Difference in Ranking Factors Impact on a URL vs a Domain
As you may have spotted, every graph from our study shows a noticeable spike for the second position. We promised to have a closer look at this deviation and thus added a new dimension to our study. The second edition covers the impact of the three most important factors (direct website visits, time on site and the number of referring domains) on the rankings of a particular URL, rather than just the domain that it resides on.
One would assume that the websites on the first position are the most optimized, and yet we saw that every trend line showed a drop on the first position.
We connected this deviation with branded keyword search queries. A domain will probably take the first position in the SERP for any search query that contains its branded keywords. And despite how well a website is optimized, it will rank number one anyway, so it has nothing to do with SEO efforts. This explains why ranking factors affect a SERP’s second position more than the first one.

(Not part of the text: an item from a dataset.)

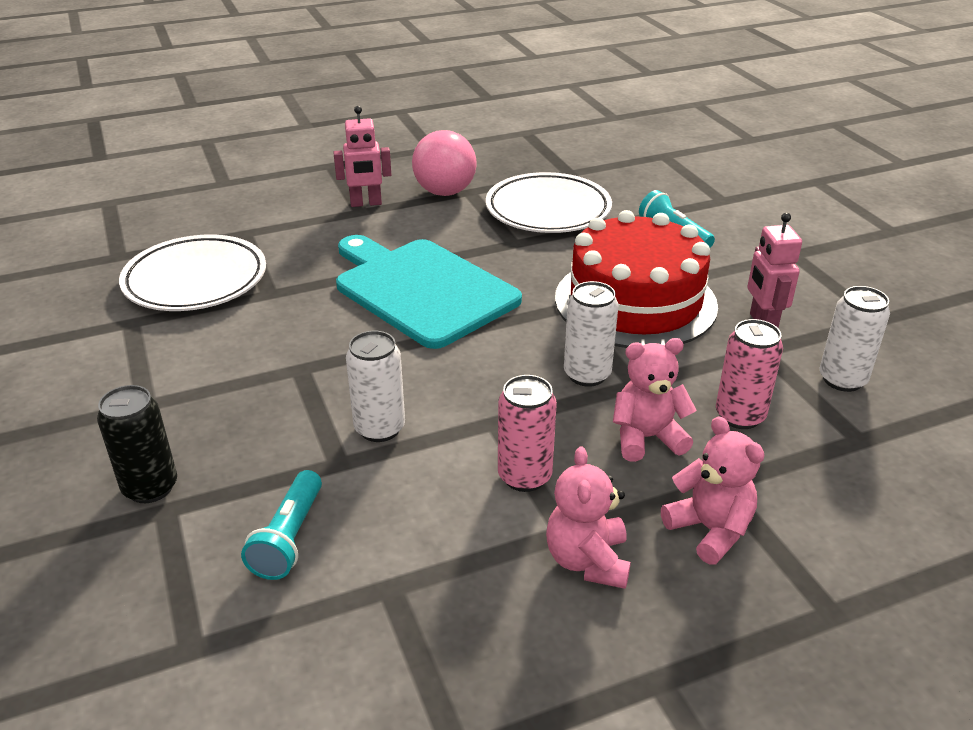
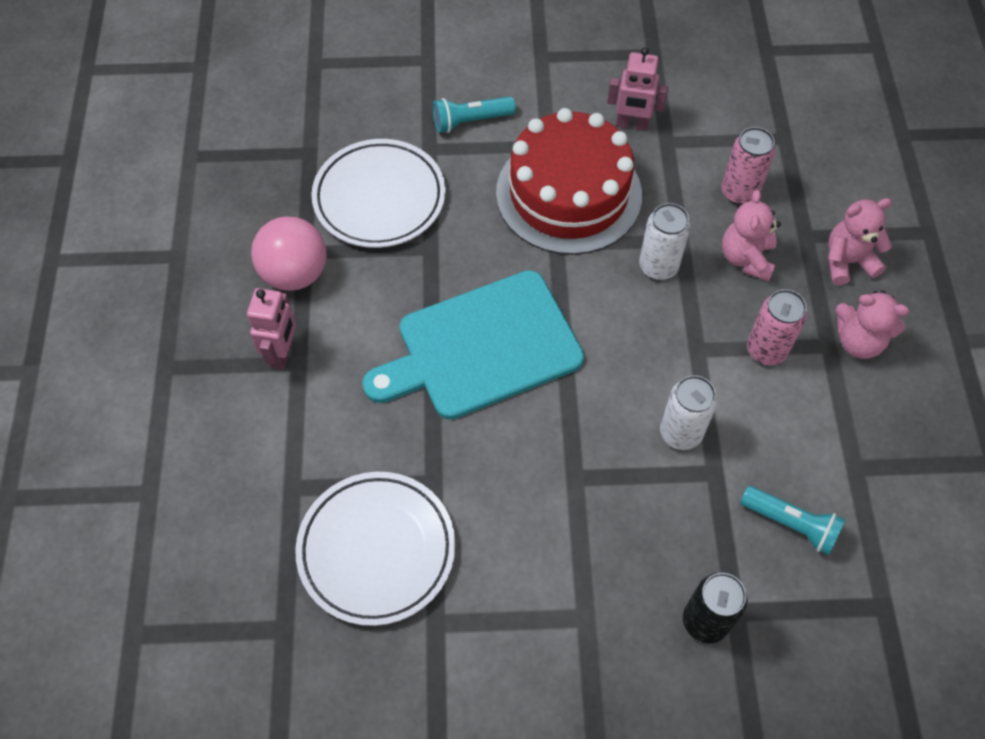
camera: 70 degrees left, 25 degrees up
(842, 379) = (718, 113): white can -> none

To prove this, we decided to look at our data from a new angle: we investigated how the ranking factors impact single URLs that appear on the SERP. For each factor, we built separate graphs showing the distribution of URLs and domains across the first 10 SERP positions (please see pp. 50-54). Although the study includes graphs only for the top three most influential factors, the tendency that we discovered persists for other factors as well.
What does this mean to you as a marketer? When a domain is ranking for a branded keyword, many factors lose their influence. However when optimizing for non-branded keywords, keep in mind that the analyzed ranking factors have more influence on the positions of the particular URL than on the domain on which it resides. That means that the rankings of a specific page are more sensitive to on-page optimization, link-building efforts and other optimization techniques.
Conclusion: How to Use the SEMrush Ranking Factors Study
There is no guarantee that, if you improve your website’s metrics for any of the above factors, your pages will start to rank higher. We conducted a very thorough study that allowed us to draw reliable conclusions about the importance of these 17 factors to ranking higher on Google SERPs. Yet, this is just a reverse-engineering job well done, not a universal action plan — and this is what each and every ranking factors study is about. No one but Google knows all the secrets. However, here is a workflow that we suggest for dealing with our research:
Step 1. Understand which keywords you rank for — do they belong to low, medium or high search volume groups?
Step 2. Benchmark yourself against the competition: take a closer look at the methods they use to hit top 10 and at their metrics — Do they have a large scope of backlinks? Are their domains secured with HTTPS?
Step 3. Using this study, pick and start implementing the optimization techniques that will yield the best results based on your keywords and the competition level on SERPs.
Once again, we encourage you to take a closer look at our study, reconsider the E-A-T concept and get yourself a good, fact-based SEO strategy!